:: What the exercise asks ::
The output should be all lines of the entries below in which the word "worn" occurs.

=== Exercise material ===

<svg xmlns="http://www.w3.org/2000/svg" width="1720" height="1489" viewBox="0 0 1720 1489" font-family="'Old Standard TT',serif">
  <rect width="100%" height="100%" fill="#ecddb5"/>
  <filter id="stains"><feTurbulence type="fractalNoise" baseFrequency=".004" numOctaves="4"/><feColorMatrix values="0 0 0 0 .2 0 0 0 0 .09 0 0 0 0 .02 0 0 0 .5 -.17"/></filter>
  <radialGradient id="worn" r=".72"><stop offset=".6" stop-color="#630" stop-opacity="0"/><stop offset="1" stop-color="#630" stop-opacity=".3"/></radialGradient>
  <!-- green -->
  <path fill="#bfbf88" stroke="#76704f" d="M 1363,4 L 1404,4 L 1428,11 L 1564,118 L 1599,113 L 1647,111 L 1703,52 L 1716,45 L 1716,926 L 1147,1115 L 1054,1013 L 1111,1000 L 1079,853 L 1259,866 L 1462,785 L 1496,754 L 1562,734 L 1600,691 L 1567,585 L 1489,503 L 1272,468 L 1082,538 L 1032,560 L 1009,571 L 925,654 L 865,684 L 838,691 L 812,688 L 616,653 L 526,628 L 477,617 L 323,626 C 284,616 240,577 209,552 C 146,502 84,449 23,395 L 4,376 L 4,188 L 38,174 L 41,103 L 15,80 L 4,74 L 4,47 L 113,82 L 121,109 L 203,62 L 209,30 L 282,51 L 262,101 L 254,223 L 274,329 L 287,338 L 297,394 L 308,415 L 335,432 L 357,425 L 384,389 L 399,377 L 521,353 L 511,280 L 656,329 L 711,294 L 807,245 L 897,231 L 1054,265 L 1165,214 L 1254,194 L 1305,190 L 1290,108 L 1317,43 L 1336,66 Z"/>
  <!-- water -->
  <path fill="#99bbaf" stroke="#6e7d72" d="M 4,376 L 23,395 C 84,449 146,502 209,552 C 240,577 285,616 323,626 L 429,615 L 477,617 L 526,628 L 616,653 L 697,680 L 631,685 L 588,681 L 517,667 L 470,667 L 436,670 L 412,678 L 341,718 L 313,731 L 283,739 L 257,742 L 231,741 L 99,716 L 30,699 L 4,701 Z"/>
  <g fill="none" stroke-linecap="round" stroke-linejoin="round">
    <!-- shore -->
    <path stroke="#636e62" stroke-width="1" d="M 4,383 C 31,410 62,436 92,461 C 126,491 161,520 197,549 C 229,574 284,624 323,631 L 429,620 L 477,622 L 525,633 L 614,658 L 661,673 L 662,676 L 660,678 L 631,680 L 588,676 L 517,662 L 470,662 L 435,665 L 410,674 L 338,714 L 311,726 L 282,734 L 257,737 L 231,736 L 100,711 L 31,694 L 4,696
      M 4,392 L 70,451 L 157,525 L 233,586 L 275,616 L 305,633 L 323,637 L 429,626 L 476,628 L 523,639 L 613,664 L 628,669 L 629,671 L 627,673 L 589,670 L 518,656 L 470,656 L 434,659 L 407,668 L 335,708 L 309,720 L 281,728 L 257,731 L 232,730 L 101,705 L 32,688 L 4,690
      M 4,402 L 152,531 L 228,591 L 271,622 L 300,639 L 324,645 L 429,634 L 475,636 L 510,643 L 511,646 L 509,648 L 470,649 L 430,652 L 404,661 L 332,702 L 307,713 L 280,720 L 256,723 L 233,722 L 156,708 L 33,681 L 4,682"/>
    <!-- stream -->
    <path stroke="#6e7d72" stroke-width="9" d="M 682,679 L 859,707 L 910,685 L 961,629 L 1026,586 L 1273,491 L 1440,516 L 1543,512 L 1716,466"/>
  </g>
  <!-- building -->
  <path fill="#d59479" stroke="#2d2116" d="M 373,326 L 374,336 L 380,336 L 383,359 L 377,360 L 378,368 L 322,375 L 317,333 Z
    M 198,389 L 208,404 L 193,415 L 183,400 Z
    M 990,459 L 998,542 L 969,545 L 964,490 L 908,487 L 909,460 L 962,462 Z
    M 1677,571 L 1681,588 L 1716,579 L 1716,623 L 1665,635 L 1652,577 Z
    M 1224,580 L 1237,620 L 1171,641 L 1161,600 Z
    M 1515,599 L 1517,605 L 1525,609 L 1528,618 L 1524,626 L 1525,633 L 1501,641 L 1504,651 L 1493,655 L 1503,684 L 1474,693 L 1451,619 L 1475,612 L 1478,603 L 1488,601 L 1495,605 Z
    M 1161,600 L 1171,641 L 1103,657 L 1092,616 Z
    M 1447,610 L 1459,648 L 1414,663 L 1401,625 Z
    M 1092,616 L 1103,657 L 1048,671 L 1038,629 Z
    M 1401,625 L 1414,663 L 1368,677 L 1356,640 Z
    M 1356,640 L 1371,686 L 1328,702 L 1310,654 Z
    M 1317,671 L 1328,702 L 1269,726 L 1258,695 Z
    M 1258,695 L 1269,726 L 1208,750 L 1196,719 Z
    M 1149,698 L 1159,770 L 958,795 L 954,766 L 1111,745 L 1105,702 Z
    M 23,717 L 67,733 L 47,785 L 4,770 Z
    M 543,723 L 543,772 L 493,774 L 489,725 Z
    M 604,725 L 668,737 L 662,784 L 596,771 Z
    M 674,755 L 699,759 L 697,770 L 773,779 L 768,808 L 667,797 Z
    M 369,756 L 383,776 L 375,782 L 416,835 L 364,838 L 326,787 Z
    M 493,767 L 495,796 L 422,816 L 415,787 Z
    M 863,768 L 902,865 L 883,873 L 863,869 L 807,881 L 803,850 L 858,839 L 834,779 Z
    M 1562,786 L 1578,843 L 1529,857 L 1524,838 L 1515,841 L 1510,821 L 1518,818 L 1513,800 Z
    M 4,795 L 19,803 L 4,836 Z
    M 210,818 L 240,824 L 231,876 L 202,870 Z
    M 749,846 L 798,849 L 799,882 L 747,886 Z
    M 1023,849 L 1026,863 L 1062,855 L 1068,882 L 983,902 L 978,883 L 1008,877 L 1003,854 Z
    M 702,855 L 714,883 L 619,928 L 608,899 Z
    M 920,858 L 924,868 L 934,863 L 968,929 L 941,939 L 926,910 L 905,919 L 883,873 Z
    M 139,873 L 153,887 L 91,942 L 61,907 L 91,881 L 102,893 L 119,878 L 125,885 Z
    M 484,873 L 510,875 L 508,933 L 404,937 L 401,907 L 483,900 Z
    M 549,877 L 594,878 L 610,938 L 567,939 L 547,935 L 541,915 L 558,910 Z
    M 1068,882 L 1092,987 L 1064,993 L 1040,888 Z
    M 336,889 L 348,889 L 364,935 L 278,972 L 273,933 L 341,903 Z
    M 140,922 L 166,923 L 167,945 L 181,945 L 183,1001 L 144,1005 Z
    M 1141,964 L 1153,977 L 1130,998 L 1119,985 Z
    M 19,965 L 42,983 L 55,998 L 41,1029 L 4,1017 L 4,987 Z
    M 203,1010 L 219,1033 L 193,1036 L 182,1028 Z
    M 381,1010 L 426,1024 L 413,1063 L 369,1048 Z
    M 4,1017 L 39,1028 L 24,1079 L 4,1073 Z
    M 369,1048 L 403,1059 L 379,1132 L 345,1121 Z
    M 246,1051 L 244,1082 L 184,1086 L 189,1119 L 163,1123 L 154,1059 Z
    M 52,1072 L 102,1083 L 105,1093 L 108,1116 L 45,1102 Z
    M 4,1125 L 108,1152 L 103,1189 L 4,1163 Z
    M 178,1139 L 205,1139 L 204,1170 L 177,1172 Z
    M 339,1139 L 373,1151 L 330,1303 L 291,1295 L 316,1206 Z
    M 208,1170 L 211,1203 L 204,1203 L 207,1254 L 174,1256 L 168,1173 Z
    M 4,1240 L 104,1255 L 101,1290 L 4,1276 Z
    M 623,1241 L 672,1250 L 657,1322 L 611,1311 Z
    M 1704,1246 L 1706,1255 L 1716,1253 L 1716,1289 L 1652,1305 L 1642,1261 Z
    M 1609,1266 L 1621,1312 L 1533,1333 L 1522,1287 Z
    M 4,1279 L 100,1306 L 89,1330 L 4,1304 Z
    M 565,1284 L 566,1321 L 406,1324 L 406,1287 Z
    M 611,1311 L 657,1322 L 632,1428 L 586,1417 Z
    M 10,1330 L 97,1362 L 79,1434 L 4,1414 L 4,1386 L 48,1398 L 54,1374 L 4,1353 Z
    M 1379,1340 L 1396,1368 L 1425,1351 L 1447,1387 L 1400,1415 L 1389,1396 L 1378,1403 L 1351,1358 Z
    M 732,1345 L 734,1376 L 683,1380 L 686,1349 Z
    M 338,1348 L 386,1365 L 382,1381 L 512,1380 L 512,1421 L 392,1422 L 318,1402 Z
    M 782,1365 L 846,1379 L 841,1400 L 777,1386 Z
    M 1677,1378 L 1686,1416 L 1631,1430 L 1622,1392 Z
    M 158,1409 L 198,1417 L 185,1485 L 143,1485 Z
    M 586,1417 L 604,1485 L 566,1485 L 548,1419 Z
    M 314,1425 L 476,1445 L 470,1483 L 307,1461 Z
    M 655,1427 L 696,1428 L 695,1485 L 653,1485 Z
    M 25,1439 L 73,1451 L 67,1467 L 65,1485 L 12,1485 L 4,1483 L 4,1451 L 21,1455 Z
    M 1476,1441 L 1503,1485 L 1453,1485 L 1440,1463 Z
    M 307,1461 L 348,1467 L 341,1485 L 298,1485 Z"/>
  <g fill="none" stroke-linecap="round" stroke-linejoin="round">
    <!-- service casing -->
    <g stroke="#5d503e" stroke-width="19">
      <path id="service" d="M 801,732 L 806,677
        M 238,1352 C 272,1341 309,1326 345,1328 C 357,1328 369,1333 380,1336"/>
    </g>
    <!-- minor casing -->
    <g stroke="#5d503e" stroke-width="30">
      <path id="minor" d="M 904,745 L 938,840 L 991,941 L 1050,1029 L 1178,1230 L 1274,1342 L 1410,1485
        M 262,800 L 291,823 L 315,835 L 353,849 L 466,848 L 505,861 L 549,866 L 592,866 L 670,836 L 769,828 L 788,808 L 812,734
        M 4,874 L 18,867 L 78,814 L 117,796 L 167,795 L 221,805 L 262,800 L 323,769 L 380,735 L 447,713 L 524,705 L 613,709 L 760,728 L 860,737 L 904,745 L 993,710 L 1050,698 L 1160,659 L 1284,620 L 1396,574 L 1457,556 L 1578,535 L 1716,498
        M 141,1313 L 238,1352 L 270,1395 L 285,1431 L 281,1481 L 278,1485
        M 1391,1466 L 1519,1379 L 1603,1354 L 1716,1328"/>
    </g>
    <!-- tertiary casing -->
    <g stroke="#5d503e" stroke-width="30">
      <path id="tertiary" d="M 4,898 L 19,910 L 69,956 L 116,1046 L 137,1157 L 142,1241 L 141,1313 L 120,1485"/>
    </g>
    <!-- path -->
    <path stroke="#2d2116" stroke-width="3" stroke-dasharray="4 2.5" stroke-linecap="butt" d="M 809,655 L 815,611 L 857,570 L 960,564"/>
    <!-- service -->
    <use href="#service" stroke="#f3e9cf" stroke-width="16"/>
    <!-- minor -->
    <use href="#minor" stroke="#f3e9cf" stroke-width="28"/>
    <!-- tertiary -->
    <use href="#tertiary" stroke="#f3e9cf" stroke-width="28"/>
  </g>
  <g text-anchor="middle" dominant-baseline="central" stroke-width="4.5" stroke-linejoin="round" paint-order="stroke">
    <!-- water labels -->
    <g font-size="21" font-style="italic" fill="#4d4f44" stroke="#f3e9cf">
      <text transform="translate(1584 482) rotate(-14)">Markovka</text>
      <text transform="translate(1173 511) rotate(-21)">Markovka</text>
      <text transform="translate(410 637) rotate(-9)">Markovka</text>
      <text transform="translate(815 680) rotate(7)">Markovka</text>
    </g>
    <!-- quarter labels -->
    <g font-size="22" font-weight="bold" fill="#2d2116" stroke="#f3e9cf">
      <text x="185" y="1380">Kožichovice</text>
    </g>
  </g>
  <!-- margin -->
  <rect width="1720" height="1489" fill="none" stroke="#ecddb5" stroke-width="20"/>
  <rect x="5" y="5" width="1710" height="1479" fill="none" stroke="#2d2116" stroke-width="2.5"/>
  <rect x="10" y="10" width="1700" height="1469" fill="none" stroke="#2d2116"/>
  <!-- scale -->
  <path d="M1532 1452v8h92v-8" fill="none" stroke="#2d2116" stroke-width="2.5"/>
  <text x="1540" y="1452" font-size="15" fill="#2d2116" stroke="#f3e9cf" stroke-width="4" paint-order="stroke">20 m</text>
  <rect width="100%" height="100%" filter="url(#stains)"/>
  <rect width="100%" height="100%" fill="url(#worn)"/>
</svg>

===

:: Exercise output ::
  <radialGradient id="worn" r=".72"><stop offset=".6" stop-color="#630" stop-opacity="0"/><stop offset="1" stop-color="#630" stop-opacity=".3"/></radialGradient>
  <rect width="100%" height="100%" fill="url(#worn)"/>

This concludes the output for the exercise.